_Excerpted passage_.
╭──

Somehow, that image file has been picked up by the filemanager element for the Support Files of the prototype that was being edited.

Looking through the CodeRunner source, I thought this pickup must have occurred within the following code (simplified) from within edit_coderunner_form.php:

$draftid = file_get_submitted_draft_itemid('datafiles');
$options = $this->fileoptions;
$options['subdirs'] = false;

file_prepare_draft_area(
    $draftid,
    $this->context->id,
    'qtype_coderunner',
    'datafile',
    empty($question->id) ? null : (int) $question->id,
    $options
);
$question->datafiles = $draftid;
 

BUT ... I've looked through the Moodle source code for file_prepare_draft_area and it searches the DB for all files belonging to the component 'qtype_coderunner', marked as 'datafile' and belonging to the given question id (which could be null, though in the example quoted above the teacher was editing an existing question, so it shouldn't have been null). I don't see how this could possibly pull in all those image files embedded in other questions!

So I'm probably looking in the wrong place :-(

Suggestions, anyone?

In reply to Richard Lobb

Re: Stray files appearing in Support Files

by Tim Hunt -
I don't understand this either, and it seems like you have already done most of the debugging that I would have tried. One further idea ...

Are you on Moodle 4.2+? If so, Moodle logs every time a user upload a file to a form. However, those logs are all linked to the user context (because they realate to draft files) so linking them up to the question can be tricky. (You basically have to look for other actions around the same time by that user, to find what they were doing.)

What the log entries do have, in the 'other' colum, is things like hte filename and filehash. Postgres has nice helper fuctions for querying JSON values. I don't know about MySQL. Anyway, those log entries might help rule out user error - though I believe you when you say that is highly implausable. Anyway, it may let you see where the stray files were added, which might give some clues.
In reply to Tim Hunt

Re: Stray files appearing in Support Files

by Richard Lobb -
Thanks for the prompt response, Tim. I just looked in the logs. We have a very tight handle on when the problem occurred, since the user was making multiple edits to the question, so we can see in the question history which version acquired the stray files and when he cleared them out again. There is not a single log entry relating to his uploading of files; only a heap of entries when he at last discovered the problem and deleted them. Entries like:

The user with id '8' has deleted file '/_2019s3csc002exam1.svg' from the draft file area with item id 225448252. Size: 17.3 KB. Content hash: f46aa13e8b592ed23600ac7b88acefcfb1fb04ae.

╰──

_Stored data_.
╭──

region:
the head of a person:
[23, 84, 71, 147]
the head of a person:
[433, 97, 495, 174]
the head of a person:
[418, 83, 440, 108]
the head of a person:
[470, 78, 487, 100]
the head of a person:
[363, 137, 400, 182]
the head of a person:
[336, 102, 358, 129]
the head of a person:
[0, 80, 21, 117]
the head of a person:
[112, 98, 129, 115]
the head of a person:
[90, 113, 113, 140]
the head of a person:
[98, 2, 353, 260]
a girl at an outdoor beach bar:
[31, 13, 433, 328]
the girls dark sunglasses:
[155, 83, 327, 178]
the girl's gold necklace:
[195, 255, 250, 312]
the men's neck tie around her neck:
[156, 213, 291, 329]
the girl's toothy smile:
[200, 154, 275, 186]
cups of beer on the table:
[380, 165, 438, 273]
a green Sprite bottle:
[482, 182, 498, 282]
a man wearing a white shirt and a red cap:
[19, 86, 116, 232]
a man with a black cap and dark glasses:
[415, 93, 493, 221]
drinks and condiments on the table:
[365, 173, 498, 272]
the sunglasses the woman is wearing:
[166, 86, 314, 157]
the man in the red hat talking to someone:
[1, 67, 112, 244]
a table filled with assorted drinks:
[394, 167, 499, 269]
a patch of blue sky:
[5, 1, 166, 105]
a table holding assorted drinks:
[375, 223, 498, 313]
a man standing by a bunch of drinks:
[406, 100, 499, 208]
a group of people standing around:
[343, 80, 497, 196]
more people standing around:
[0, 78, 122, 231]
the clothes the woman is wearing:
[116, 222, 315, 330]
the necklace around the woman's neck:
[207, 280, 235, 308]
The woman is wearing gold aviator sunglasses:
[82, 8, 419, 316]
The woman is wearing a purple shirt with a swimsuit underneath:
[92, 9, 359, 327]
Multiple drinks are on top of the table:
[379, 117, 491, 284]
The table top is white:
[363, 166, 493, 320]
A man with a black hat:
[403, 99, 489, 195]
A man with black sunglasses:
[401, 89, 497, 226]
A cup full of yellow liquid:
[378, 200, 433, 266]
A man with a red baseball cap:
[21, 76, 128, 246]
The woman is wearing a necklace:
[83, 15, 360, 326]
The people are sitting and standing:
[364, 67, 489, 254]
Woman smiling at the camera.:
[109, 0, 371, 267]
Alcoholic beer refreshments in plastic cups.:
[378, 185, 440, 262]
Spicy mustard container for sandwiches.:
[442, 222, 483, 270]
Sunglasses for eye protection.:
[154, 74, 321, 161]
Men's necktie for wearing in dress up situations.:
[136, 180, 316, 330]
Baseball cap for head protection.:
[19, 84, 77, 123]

╰──

_Objectives_.
• 1. Express the part of the listing starting at the line containing "the men's neck" and ending at the line containing "[375, 223, 498, 313]" as a two-column CSV with the header description,box. Write one row per request, with the request text under description and its answer under box, each as a single quoted field with line breaks replaced by spaces.
• 2. Write the next part of the forum thread about stray files appearing in CodeRunner's Support Files, beginning right after its final sentence.

_Task-by-task results_.
• 1.
description,box
"the men's neck tie around her neck:","[156, 213, 291, 329]"
"the girl's toothy smile:","[200, 154, 275, 186]"
"cups of beer on the table:","[380, 165, 438, 273]"
"a green Sprite bottle:","[482, 182, 498, 282]"
"a man wearing a white shirt and a red cap:","[19, 86, 116, 232]"
"a man with a black cap and dark glasses:","[415, 93, 493, 221]"
"drinks and condiments on the table:","[365, 173, 498, 272]"
"the sunglasses the woman is wearing:","[166, 86, 314, 157]"
"the man in the red hat talking to someone:","[1, 67, 112, 244]"
"a table filled with assorted drinks:","[394, 167, 499, 269]"
"a patch of blue sky:","[5, 1, 166, 105]"
"a table holding assorted drinks:","[375, 223, 498, 313]"

• 2.
The question concerned was one of the built-in prototypes (the Undirected Graph one), but I don't think that can be significant.

The problem is so rare that I think it might either be a race problem or some sort of hash collision. But it's so rare that it's nearly impossible to debug, so I'm putting it back in the Too Hard bin.
In reply to Richard Lobb

Re: Stray files appearing in Support Files

by Mike McDowell -

Funny enough I encountered this myself just the other day! Maybe 3 days ago

I happened to copy/paste question text (that included an image) into the question textbox. Upon saving I got the error "Disallowed file name(s): Screenshot 2024-01-25 at 10.50.31 AM.png" under the answer box. The file had appeared under supporting files. Even after deleting it, the error persisted. 

This was a custom prototype question and the text was copied from a previous coderunner question, and pasted into the new question. Richard, what logs were you digging into? I'll have a look on my server as well.

In reply to Mike McDowell

Re: Stray files appearing in Support Files

by Richard Lobb -
Interesting. It has the same sort of flavour, certainly. I tried to replicate what you'd done, but of course nothing broke :-/

The logs I was looking at are only available to site administrators, under Sit administration > Reports > Logs. You can download the logs for the day of interest and then browse in a spreadsheet.

Thanks for posting. If we get enough such cases, the light may dawn.
In reply to Richard Lobb

Re: Stray files appearing in Support Files

by Richard Lobb -
Coincidentally we yesterday discovered something that's probably related to the issue. If you export a question as an XML, any images in the questiontext also get included as <file> element children of the <questiontext> element. It turns out that you not only get the current images included, but any earlier images that had been used through the history of the question editing. That's because all the old images are still there in the database, and the query that is used to retrieve relevant ones is just matching context_id, module, area, and question_id.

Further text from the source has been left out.